BUENOS AIRES, Argentina — Bedros Hadjian, the last old-school Armenian educator, writer and journalist of that community, died on Monday, September 3, following complications due to heart surgery.
Born January 24, 1933, in Jarabulus, Syria, Hadjian became in 1954 the principal of the Armenian school of Deir el Zor, in northern Syria, one of the destination points of Armenians marched off by Ottoman authorities during the 1915 Armenian Genocide.
After teaching Armenian history and literature at the Haigazian Armenian School of Aleppo from the mid-1960s, Hadjian in 1970 was named principal of the Karen Jeppe High School, one of the biggest Armenian secondary schools in Aleppo and one of the most prominent in the Armenian Diaspora.

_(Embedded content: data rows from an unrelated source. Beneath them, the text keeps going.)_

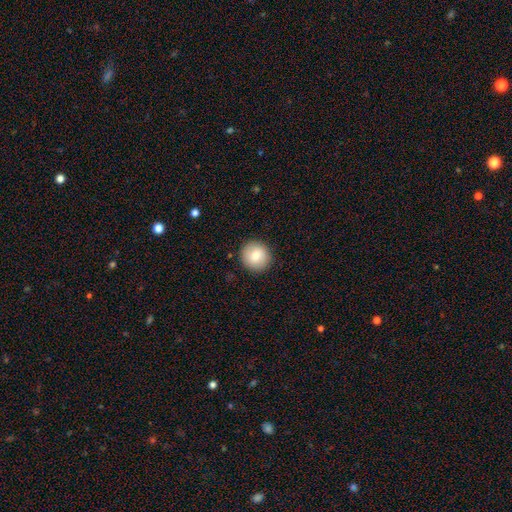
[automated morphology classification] The model was most divided on "smooth or featured": smooth: 80%, featured or disk: 12%, star or artifact: 8%. More confident: how rounded — round (92%); merging — none (90%).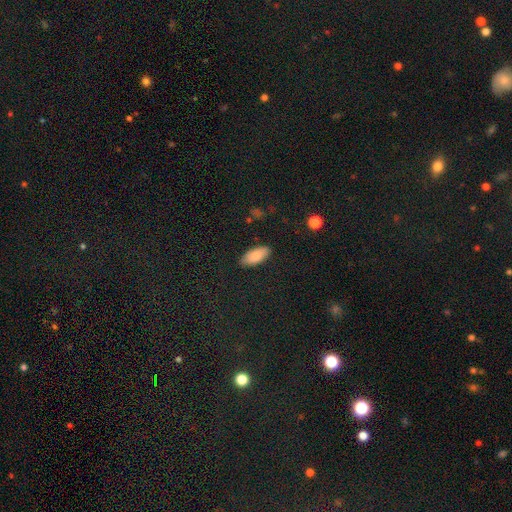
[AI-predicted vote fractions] This appears to be a smooth galaxy with no disk features (86%) that is in between round and cigar-shaped (87%). Merging: none (87%).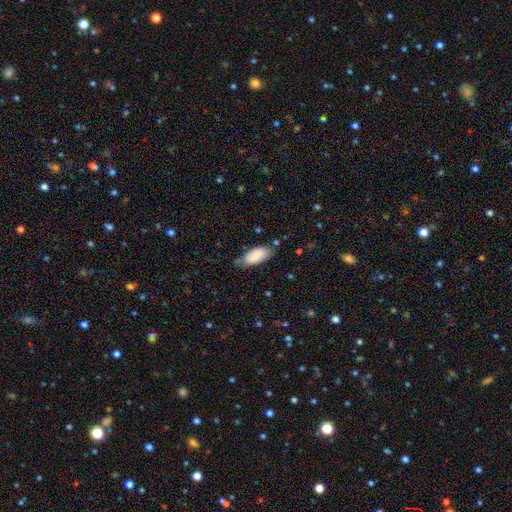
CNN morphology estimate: This is clearly a smooth galaxy (87%). How rounded: clearly in between (90%). Merging: likely none (64%).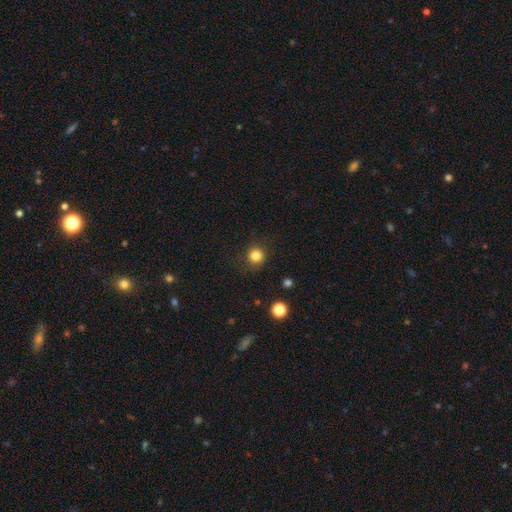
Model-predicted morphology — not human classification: A smooth galaxy with no disk features (83%) that is round (93%). Merging: none (86%).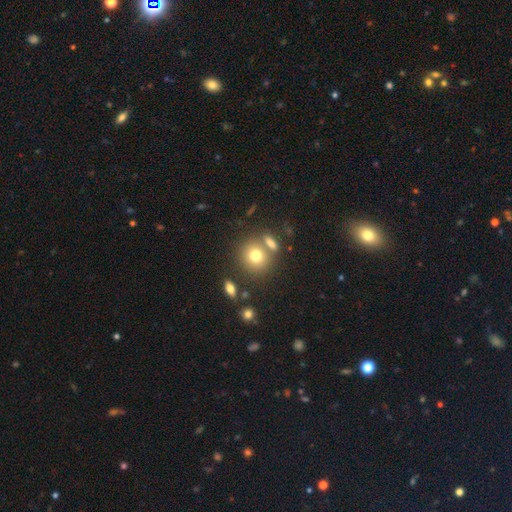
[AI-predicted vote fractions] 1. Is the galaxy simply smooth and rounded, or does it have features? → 75% smooth, 14% featured or disk, 12% star or artifact.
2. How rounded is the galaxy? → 83% round, 16% in between, 1% cigar-shaped.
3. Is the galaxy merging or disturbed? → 65% none, 21% merger, 10% minor disturbance, 4% major disturbance.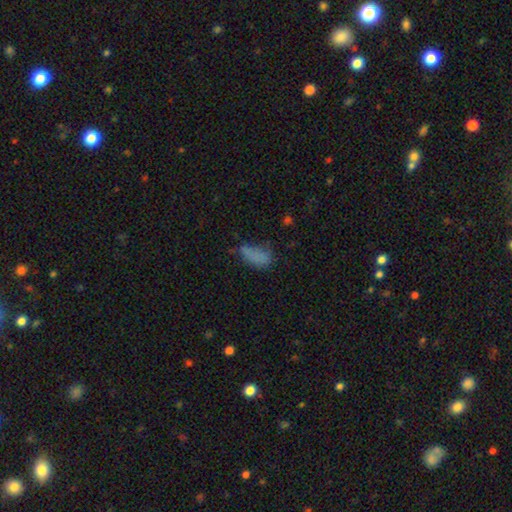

In 1970, Hadjian moved to Buenos Aires as the editor of Diario Armenia, an Armenian-language daily newspaper that became a weekly in the late 1980s, as well as the principal of Instituto Educativo San Gregario El Iluminador, one of many Armenian schools in South America. He remained the editor of Diario Armenia until
1986 and retired as the headmaster of San Gregorio El Iluminador.
After 1986, he devoted himself to writing fiction and non-fiction books, published in Buenos Aires, Aleppo and Yerevan.